> _WHAT IS REQUIRED_: Your result should be every line of the records below that contains the word "notes".

> _DATA_:
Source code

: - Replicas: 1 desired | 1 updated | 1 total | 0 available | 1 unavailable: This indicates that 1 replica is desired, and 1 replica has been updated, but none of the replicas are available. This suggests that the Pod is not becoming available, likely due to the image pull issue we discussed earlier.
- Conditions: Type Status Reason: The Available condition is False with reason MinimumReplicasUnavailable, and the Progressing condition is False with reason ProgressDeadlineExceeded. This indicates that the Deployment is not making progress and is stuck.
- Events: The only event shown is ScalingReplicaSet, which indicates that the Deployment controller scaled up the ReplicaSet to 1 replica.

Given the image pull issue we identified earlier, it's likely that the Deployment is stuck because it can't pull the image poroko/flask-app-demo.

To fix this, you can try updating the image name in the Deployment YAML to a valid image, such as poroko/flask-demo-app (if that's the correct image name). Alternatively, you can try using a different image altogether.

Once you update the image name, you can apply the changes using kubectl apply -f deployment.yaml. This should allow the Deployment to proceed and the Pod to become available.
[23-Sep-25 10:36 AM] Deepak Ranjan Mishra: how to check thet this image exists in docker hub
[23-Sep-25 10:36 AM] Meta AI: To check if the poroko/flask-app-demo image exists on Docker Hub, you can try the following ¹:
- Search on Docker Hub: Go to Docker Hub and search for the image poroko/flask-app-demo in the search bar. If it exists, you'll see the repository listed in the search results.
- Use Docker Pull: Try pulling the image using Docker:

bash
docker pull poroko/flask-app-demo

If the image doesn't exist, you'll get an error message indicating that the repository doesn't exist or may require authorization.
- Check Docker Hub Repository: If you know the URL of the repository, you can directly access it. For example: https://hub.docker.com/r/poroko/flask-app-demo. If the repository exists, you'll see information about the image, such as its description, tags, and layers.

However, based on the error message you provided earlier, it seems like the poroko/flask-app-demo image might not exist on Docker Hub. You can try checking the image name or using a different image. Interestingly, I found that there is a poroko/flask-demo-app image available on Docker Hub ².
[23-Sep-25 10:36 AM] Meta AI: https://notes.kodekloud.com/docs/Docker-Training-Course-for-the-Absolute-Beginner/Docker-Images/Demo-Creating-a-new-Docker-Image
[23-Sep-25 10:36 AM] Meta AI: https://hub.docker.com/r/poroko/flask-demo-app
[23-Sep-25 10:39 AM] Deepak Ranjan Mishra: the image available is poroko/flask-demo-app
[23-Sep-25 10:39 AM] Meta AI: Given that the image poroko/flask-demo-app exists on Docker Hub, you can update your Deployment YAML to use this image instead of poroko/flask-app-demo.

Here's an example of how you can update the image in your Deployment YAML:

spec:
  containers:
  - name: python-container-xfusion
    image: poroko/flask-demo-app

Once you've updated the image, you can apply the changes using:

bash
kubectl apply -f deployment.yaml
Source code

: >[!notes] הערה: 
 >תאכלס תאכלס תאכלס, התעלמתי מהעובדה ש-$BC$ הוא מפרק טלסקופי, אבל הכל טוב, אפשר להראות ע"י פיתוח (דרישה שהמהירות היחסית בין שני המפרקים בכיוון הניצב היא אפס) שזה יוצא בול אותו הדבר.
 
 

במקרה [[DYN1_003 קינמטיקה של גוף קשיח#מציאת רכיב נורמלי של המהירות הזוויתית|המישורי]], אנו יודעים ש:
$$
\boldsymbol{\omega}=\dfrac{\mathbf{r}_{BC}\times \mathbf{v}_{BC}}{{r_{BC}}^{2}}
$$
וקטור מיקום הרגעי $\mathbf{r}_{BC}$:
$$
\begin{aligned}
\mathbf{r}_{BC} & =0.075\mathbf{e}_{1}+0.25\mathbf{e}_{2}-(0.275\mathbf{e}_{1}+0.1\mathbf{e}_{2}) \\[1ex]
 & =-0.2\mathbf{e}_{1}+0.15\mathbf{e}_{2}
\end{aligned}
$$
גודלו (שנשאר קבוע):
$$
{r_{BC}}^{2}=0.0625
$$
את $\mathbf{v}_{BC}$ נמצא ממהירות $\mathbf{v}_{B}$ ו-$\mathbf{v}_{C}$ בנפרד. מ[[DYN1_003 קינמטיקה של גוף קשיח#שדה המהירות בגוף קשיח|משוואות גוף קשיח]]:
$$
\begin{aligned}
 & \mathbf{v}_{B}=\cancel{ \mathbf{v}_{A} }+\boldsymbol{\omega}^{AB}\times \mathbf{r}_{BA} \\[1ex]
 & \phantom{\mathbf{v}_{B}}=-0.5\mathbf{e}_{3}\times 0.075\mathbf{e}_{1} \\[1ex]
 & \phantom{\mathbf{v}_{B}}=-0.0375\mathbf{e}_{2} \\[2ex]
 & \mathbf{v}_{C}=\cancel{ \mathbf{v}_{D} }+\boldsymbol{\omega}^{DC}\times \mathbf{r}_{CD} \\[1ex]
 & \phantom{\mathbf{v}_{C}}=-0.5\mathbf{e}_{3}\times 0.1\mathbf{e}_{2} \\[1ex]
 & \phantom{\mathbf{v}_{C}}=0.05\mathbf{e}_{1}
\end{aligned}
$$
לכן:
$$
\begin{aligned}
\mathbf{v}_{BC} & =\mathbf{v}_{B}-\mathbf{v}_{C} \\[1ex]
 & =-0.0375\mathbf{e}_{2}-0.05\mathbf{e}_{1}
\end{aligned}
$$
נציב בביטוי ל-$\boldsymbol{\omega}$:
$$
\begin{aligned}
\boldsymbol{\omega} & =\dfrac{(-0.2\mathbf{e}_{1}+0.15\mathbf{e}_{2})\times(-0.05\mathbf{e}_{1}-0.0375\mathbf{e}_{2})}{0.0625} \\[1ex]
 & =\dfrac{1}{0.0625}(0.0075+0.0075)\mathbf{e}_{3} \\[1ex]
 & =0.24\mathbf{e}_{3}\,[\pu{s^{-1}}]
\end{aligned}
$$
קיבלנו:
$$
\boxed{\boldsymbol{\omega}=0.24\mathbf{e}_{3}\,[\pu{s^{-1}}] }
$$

> _ANSWER TO THIS PROBLEM_:
[23-Sep-25 10:36 AM] Meta AI: https://notes.kodekloud.com/docs/Docker-Training-Course-for-the-Absolute-Beginner/Docker-Images/Demo-Creating-a-new-Docker-Image
: >[!notes] הערה: 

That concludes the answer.